In fact, according to recent reports, 6 Android apps that were downloaded a staggering 90 million times from the Google Play Store were found to have been loaded with the PreAMo malware, while another recent threat saw 50 malware-filled apps on the Google Play Store infect over 30 million Android devices. Surveillance malware was also loaded onto fake versions of Android apps such as Evernote, Google Play and Skype.

Considering that as of 2019, Android users were able to choose between 2.46 million apps, while Apple users have almost 1.96 million app options to select from, and that the average person has 60-90 apps installed on their phone, using around 30 of them each month and launching 9 per day – it’s easy to see how viral apps take several social media channels by storm.

“In this age where users jump onto a bandwagon because it’s fun or trendy, the Fear of Missing Out (FOMO) can overshadow basic security habits – like being vigilant on granting app permissions,” says Bethwel Opil, Enterprise Sales Manager at Kaspersky in Africa. “In fact, accordingly to a previous Kaspersky study, the majority (63%) of consumers do not read license agreements and 43% just tick all privacy permissions when they are installing new apps on their phone. And this is exactly where the danger lies – as there is certainly ‘no harm’ in joining online challenges or installing new apps.”
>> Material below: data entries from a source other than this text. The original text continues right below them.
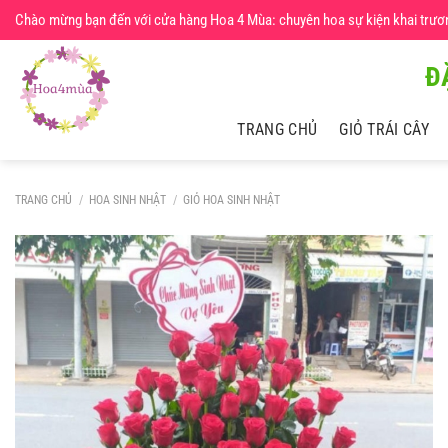
Chuyển
Chào mừng bạn đến với cửa hàng Hoa 4 Mùa: chuyên hoa sự kiện khai trương,
đến
nội
Đ
dung
TRANG CHỦ
GIỎ TRÁI CÂY
TRANG CHỦ
/
HOA SINH NHẬT
/
GIỎ HOA SINH NHẬT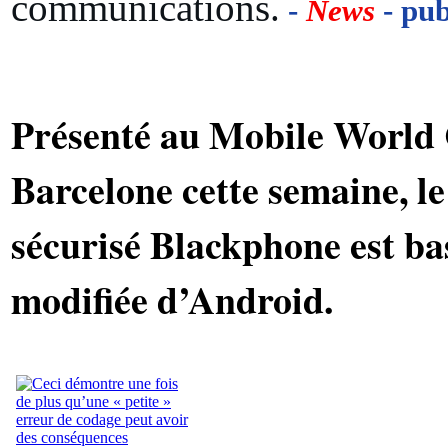
communications.
-
News
- pub
Présenté au Mobile World
Barcelone cette semaine, l
sécurisé Blackphone est ba
modifiée d’Android.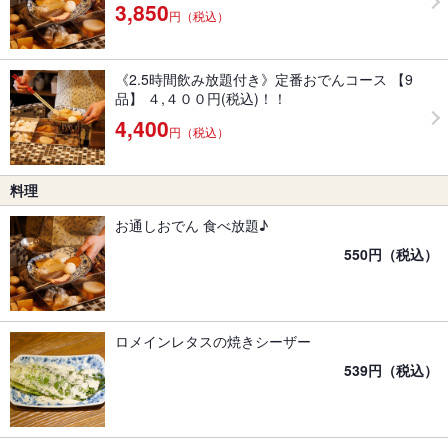
3,850
円（税込）
《2.5時間飲み放題付き》定番おでんコース 【9
品】 ４,４００円(税込)！！
4,400
円（税込）
料理
お通しおでん 食べ放題♪
550円（税込）
ロメインレタスの焼きシーザー
539円（税込）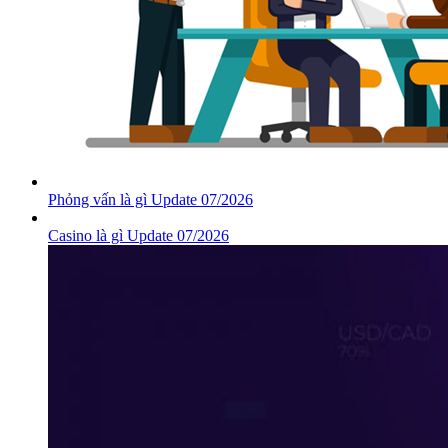
Phỏng vấn là gì Update 07/2026
Casino là gì Update 07/2026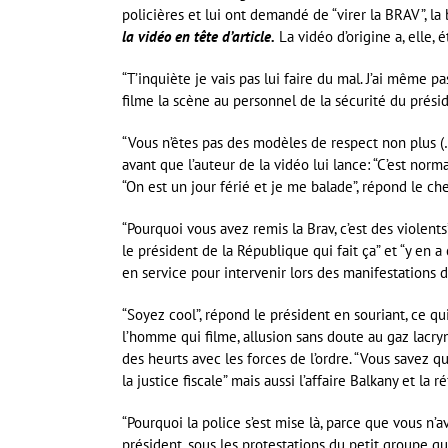
policières et lui ont demandé de “virer la BRAV”, la
la vidéo en tête d’article.
La vidéo d’origine a, elle,
“T’inquiète je vais pas lui faire du mal. J’ai même p
filme la scène au personnel de la sécurité du prési
“Vous n’êtes pas des modèles de respect non plus 
avant que l’auteur de la vidéo lui lance: “C’est no
“On est un jour férié et je me balade”, répond le chef
“Pourquoi vous avez remis la Brav, c’est des violent
le président de la République qui fait ça” et “y en a
en service pour intervenir lors des manifestations de
“Soyez cool”, répond le président en souriant, ce qu
l’homme qui filme, allusion sans doute au gaz lacr
des heurts avec les forces de l’ordre. “Vous savez qu’
la justice fiscale” mais aussi l’affaire Balkany et la 
“Pourquoi la police s’est mise là, parce que vous n’a
président, sous les protestations du petit groupe qui 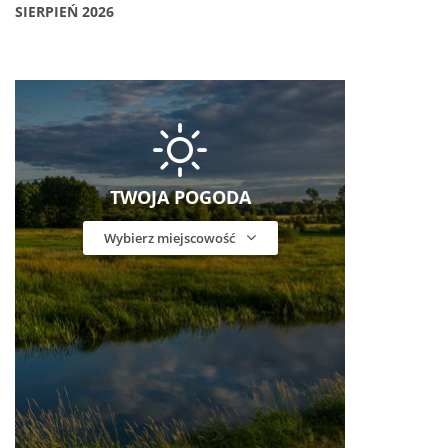
SIERPIEŃ 2026
TWOJA POGODA
Wybierz miejscowość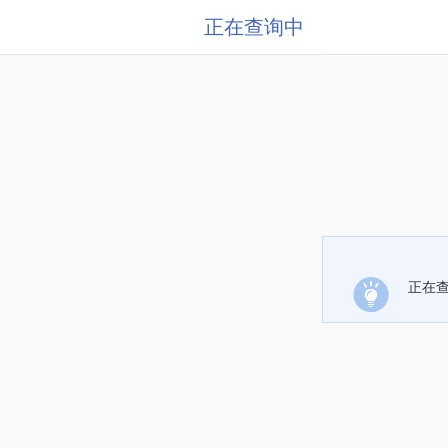
正在查询中
正在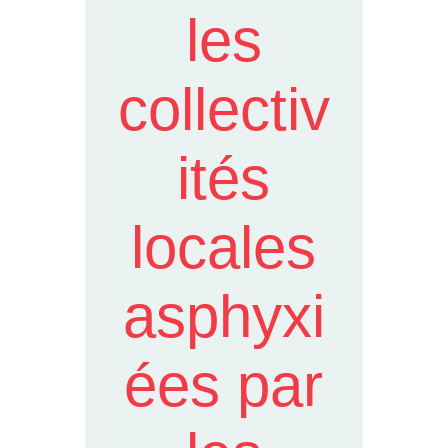
les
collectiv
ités
locales
asphyxi
ées par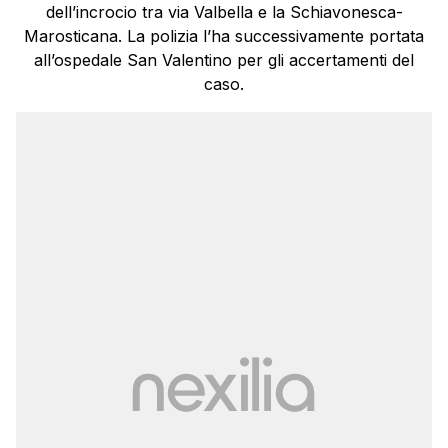
dell’incrocio tra via Valbella e la Schiavonesca-
Marosticana. La polizia l’ha successivamente portata
all’ospedale San Valentino per gli accertamenti del
caso.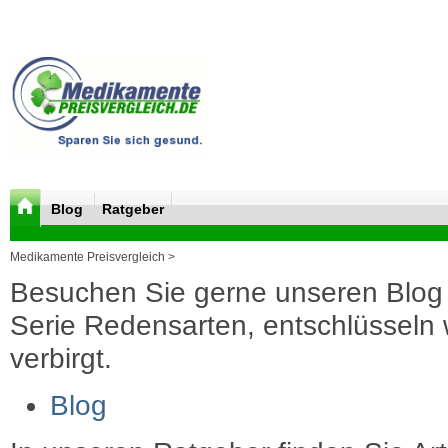
Blog
Ratgeber
Medikamente Preisvergleich >
Besuchen Sie gerne unseren Blog 
Serie Redensarten, entschlüsseln wi
verbirgt.
Blog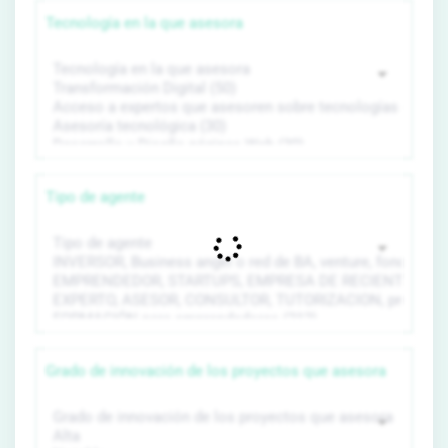
Tecnología en la que asesora
Tipo de agente
Grado de innovación de los proyectos que asesora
However, it is dangerous when users just grant these apps limitless permissions into their contacts, photos, private messages, and more. “Doing so allows the app makers possible, and even legal, access to what should remain confidential data. When this sensitive data is hacked or misused, a viral app can turn a source into a loophole which hackers can exploit to spread malicious viruses or ransomware,” adds Badenhorst. 

As such, online users should always have their thinking caps on and be more careful when it comes to the internet and their app habits including:

  • Only download apps from trusted sources. Read the reviews and ratings of the apps as well
  • Select apps you wish to install on your devices wisely
  • Read the license agreement carefully
  • Pay attention to the list of permissions your apps are requesting. Only give apps permissions they absolutely insist on, and forgo any programme that asks for more than necessary
  • Avoid simply clicking “next” during an app installation
  • For an additional security layer, be sure to have a security solution installed on your device

“While the app market shows no signs of slowing down, it is changing,” says Opil. “Consumers download the apps they love on their devices which in turn gives them access to content that is relevant and useful. The future of apps will be in real-world attribution, influenced by local content and this type of tailored in-app experience will lead consumers to share their data more willing in a trusted, premium app environment in exchange for more personalised experiences. But until then, proceed with caution.”